Simple answer: no.
Are they as effective as strict pull ups? Well, that depends. What are you trying to do? What are you ultimate goals? What are you trying to work on and get better at? I CAN say you shouldn't only do kipping pull ups. I can also say that adding them in like seasoning to your normal routine can be beneficial.
Kipping pull ups have been introduced (re-introduced?) largely through the CrossFit community, and since attaining wide spread use, it has become a point of contention between CrossFit enthusiasts and non-CrossFit followers.
Let's try to look at the issue in a non-judgmental, non-emotional way for once.
Kipping pulls ups are used for strength gains the way that running sprints is used for strength gains. Meaning, it will get you stronger, but it's not an efficient way to go about it. If you want to get stronger faster, you do strict pull ups. Need more? Hold a dumbbell between your feet.
What kipping pull ups can do is help the athlete focus on anaerobic endurance, speed, intensity, and coordination with a movement that is mostly upper body in nature. A strict pull up doesn't require any of these. Most people can't bust out 12 to 15 reps of strict pull ups really fast, and if you are trying to keep your heart rate up, this is what you want.
Caveat - there is a right and wrong way to do a kipping pull up. Done improperly because of poor coaching or a lack of strength can cause the dreaded SLAP tear. I personally wouldn't be comfortable letting someone do a series of kipping pull ups unless they had the strength to do at least one, unassisted strict pull up, chin over bar.
Correct Kipping Pull Up Methodology
I tried to learn to do a correct kip through video and articles. But it never really hit home until I went to a CrossFit level 1 certification.
1) The momentum starts in the shoulders, not in the hips.
This creates a much more stable rocking motion than the free swing that happens otherwise.
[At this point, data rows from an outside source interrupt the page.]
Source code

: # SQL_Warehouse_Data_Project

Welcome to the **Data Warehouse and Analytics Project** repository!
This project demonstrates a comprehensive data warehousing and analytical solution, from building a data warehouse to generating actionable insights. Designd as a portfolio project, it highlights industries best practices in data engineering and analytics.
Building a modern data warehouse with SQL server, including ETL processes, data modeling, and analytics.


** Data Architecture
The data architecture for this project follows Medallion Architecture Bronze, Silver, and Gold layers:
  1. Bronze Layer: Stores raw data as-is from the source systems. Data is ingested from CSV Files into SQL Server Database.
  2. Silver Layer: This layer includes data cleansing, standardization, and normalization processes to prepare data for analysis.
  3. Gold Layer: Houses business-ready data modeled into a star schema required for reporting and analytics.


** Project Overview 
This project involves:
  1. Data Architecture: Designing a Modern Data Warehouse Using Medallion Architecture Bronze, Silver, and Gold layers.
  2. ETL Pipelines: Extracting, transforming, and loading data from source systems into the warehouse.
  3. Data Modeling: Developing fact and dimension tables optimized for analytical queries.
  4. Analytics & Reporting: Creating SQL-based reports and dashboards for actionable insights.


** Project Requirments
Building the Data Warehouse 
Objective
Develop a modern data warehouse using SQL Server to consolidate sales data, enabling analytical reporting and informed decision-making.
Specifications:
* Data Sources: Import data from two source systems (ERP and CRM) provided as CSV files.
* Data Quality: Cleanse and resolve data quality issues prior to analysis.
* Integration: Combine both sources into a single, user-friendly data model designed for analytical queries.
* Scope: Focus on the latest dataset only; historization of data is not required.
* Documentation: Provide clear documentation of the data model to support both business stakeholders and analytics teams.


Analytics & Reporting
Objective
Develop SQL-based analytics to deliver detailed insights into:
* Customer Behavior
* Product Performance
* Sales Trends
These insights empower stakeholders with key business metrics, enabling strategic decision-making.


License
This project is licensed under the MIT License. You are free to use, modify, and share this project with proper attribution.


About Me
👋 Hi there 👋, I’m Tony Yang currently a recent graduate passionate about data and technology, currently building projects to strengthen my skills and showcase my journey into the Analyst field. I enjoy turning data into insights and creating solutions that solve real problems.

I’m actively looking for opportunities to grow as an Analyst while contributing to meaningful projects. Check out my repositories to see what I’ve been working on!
Your feet/ankles should stay in about the same place as your body rock back and forth of the vertical plane of the pull up bar.
2) Pull down hard on the bar during the up swing, like your doing a lat pull down.
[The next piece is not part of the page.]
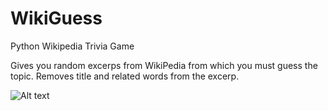 # WikiGuess
Python Wikipedia Trivia Game

Gives you random excerps from WikiPedia from which you must guess the topic. Removes title and related words from the excerp.

![Alt text](https://i.gyazo.com/0dd65caafd036b08d621315f984d015f.png "WikiGuess")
Where in a strict pull up, you're pulling from directly under the bar, in a kipping pull up, you're coming at it from an angle, and this is initiated with a hard pull with the lats.
3) Forcefully drive the hips forward and you pull the chest to the bar,
This was best demonstrated in the level 1 class by having us lie on the ground, kick our feet in the air and land in a bridge on your shoulders. Let your feet swing back to counter your hips coming forward.
4) Push away from the bar to continue the momentum.
Don't let yourself just drop back down. That will put a lot of strain on your shoulders, plus, you'll have to start the rocking again to get back up. Push away from the bar as you let gravity pull you back down, and continue the rocking through the shoulders.
5) Protect your shoulders! Don't go limp!
As you get tired, and as you think "Gee, I've got this down" it can be real tempting to let gravity play a bigger role and let yourself free swing at the bottom of the progression. Again, cue the dreaded SLAP tear. Always keep your shoulders and back engaged. And if you're getting tired, take a break! Getting injured proves nothing.